→ **Source**
###

The earmarked N7trillion to N8trillion budget spend for 2016 clearly indicates that the Federal Government is bracing up to fund its expenses with either local or foreign debts.

Oil revenue is Nigeria major source of budget financing and the price has halved by over 50 percent since last year and 14.8 percent since this year.

Analysts say if the Federal Government opts to financing budgets through debt, it should not ignore the staring risk of rising inflation.

For instance, inflation is bond’s worst enemy because it erodes the purchasing power of a bond’s future cash flows.

Nigeria’s inflation has risen eight times out of nine months so far released this year. Inflation rate is currently at 9.4percent above the Central Bank of Nigeria (CBN) target of 6-9 percent.

The higher the current rate of inflation and the higher the (expected) future rates of inflation, the higher the yields will rise across the yield curve, as investors will demand this higher yield to compensate for inflation risk.

A budget spend of about N8trillion in 2016 is almost 100 percent higher than the 2015 budget of N4.4trilion. 

“If we are going to spend more than 100 percent of what we spent in the past year –it means that we are going to look at how to fund it. The Federal Government will have to resort to other funding options to finance this budget”. Such options include among others: local debt (Treasury Bills, FGN Bonds) or International Debt (euro bond, or international borrowing from the Paris Club”, according to Bismark Rewane, Managing Director, Financial Derivatives Company Limited.

###

→ **Data**
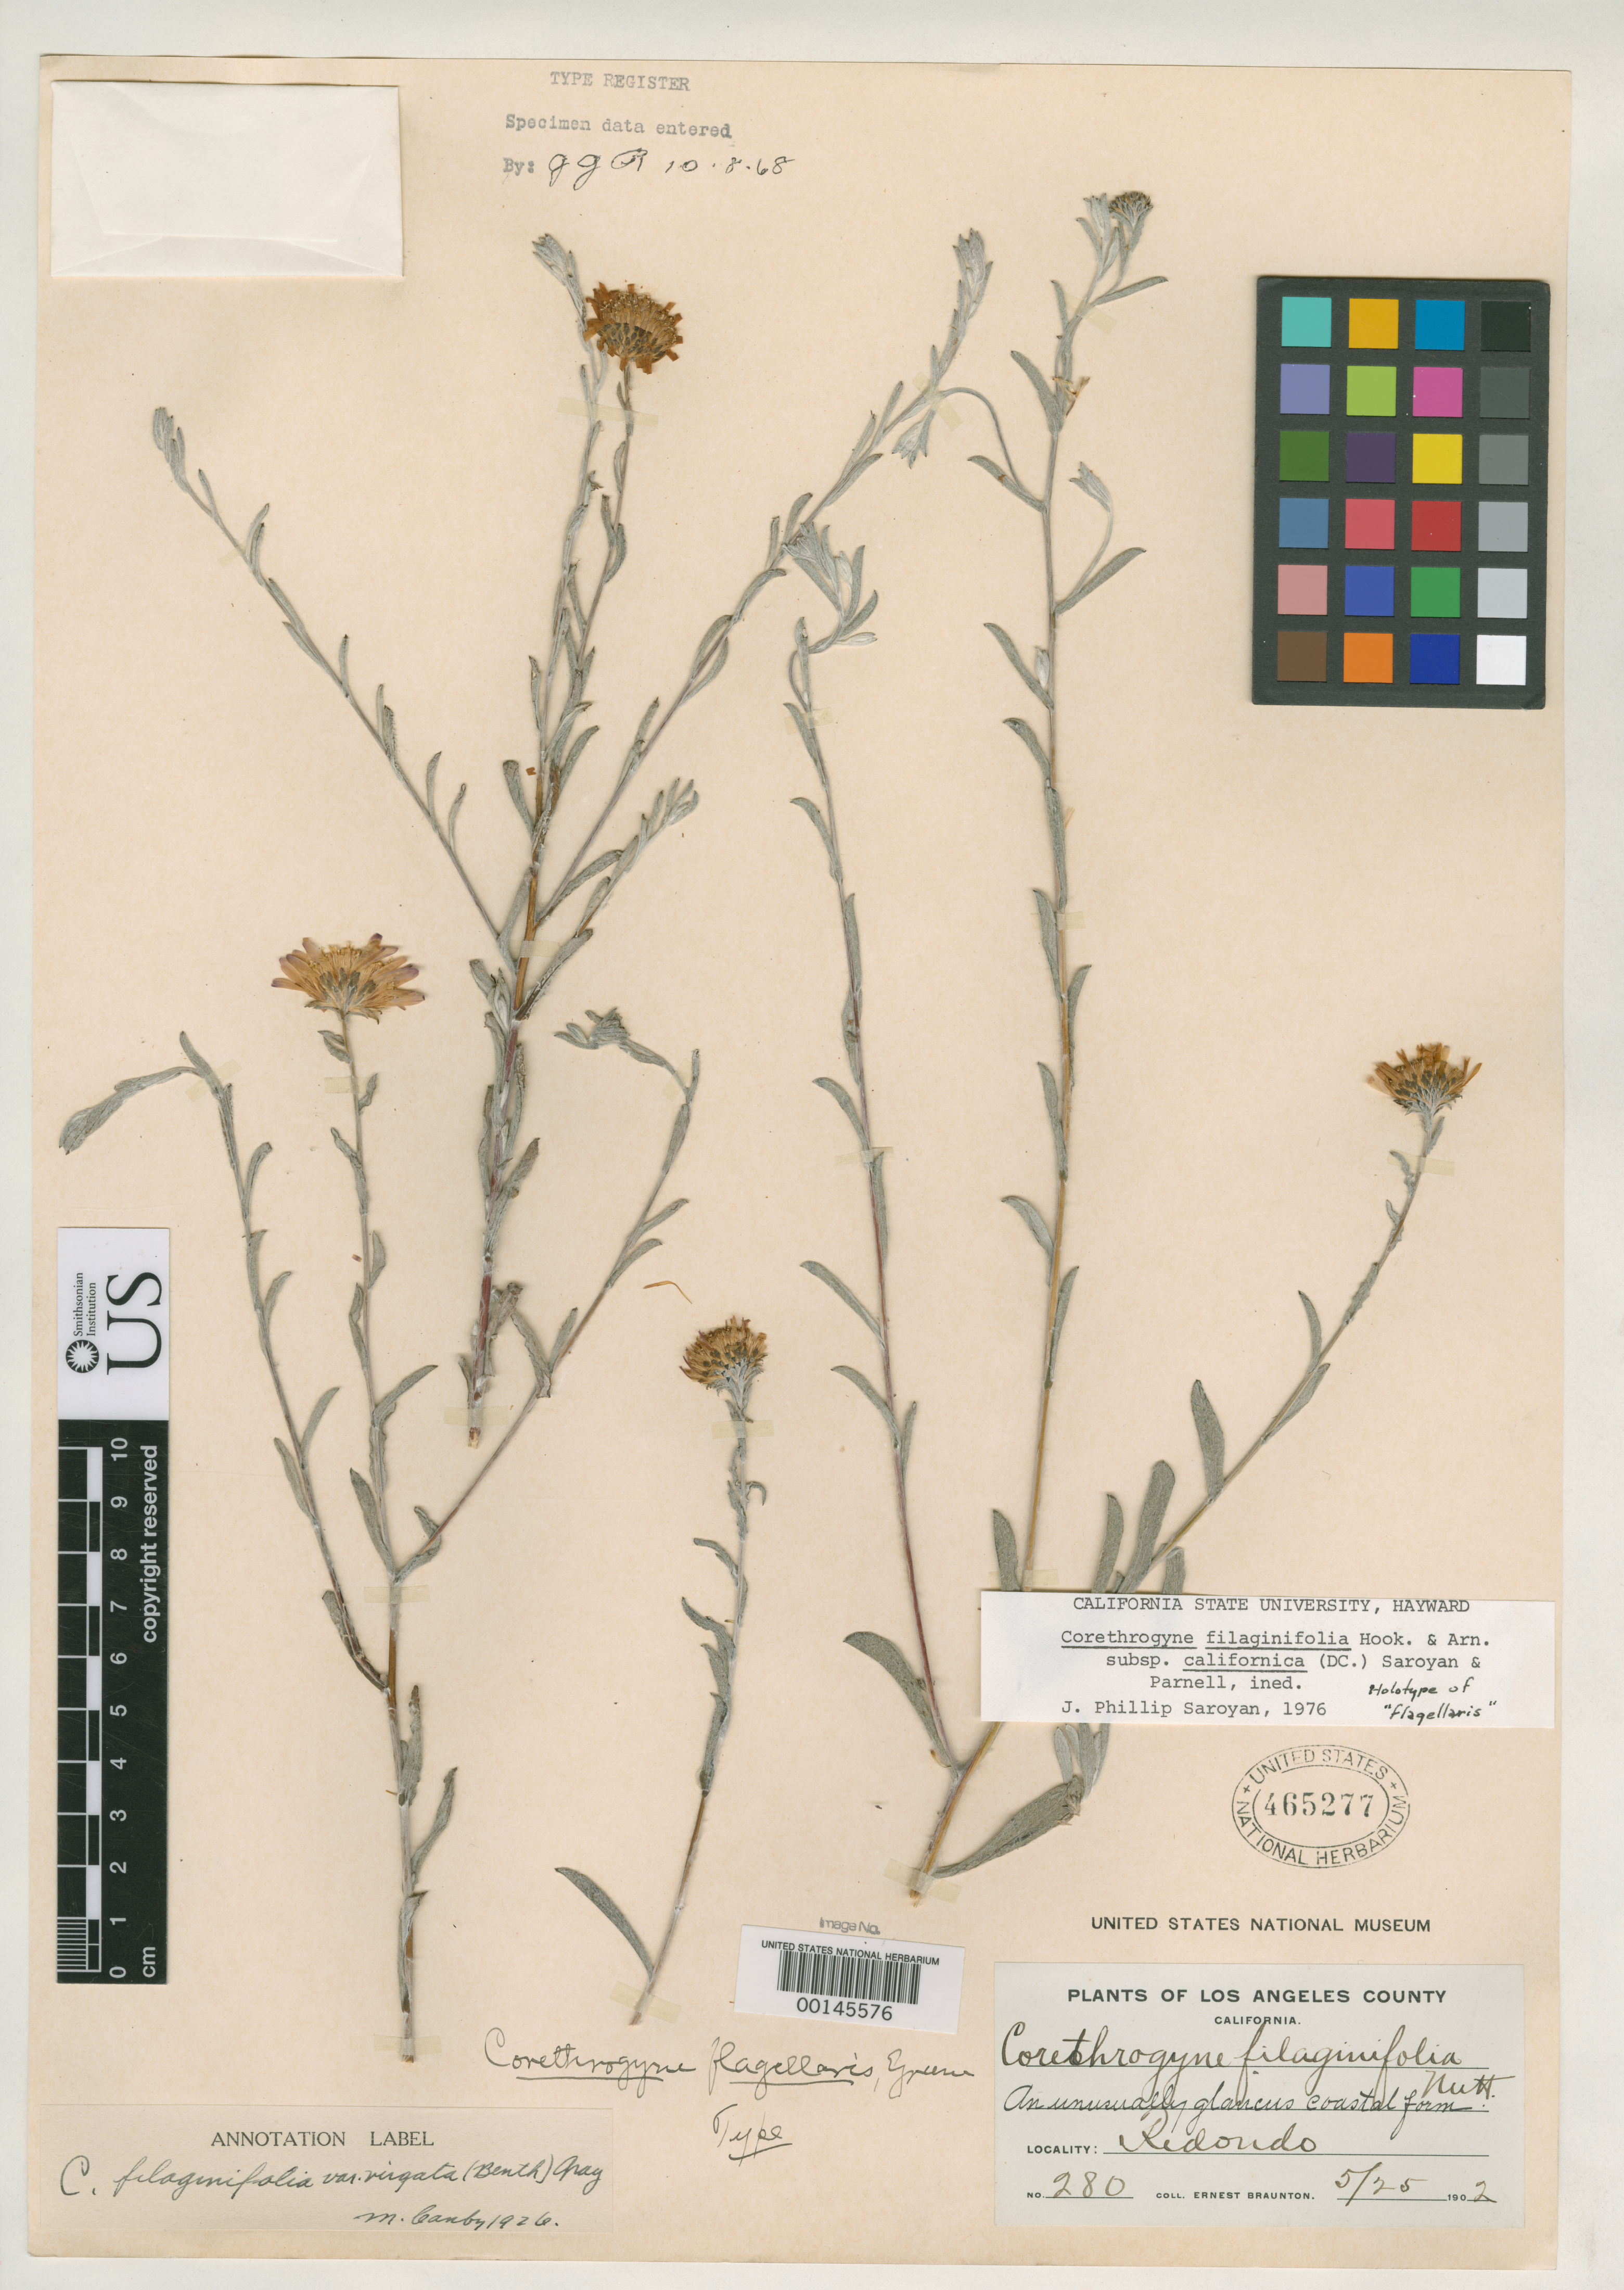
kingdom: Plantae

###

Continue the article on how Nigeria's Federal Government might fund its 2016 budget, starting after the closing quote from Bismark Rewane.

→ **Exercise output**
JP Morgan slashed its crude oil price forecasts for this year and next, citing increased production, and said there was a possibility of prices touching new lows this year, due to peak seasonal refinery maintenance in October.

The bank lowered its average 2015 forecast for Brent crude and US oil by $16 per barrel and by $19 for 2016.

It forecast Brent crude prices at $54.50 and $52.50 per barrel in 2015 and 2016 respectively, while lowering its WTI outlook to $48.50 per barrel.

The mention on almost 100 percent increase in 2016 budget came out at a presidential retreat organised by the Office of the Secretary to the Government of the Federation for ministers-designate on Thursday. The retreat which ended Friday, held behind closed-doors inside the old Banquet Hall of the Presidential Villa, Abuja, and has ‘Delivering change: From precepts to practice’ as its theme.

“The price of oil has been below $50per barrel in the last three weeks –lower than the 2015 budget benchmark of $53. Oil prices are down 14.8 percent year-to-date (ytd) to $49.18per barrel.

“Declining revenue base is already reflecting in lower statutory allocations. FAAC is down 22.04 percent Ytd to N389.9billion. Gross federally collected revenue declined by 27.7 percent in second-quarter (Q2), but want to increase budget spend by 100 percent –how?,” Rewane said.

The 2016 budget process will be zero based, a method of budgeting by which all expenses must be justified for each new budget year. Capital expenditure for the 2015 budget is N1.31trn, while the proposed capital expenditure for 2016 is N2trn. The percentage of capital expenditure to recurrent expenditure in the 2015 budget was 19.4; the government would propose 40 percent for next year’s budget.

The worries about China and other global problems that caused the US Fed to delay an interest rate hike in September have largely passed, spelling out the arguments for a rate hike when the Fed meets next month.

Amid anxiety that Nigeria’s economic indicators have shown a nation facing an economic slowdown, there were odds of ideological differences between the President and his ministers at last week’s retreat on the way to go about the economic concerns.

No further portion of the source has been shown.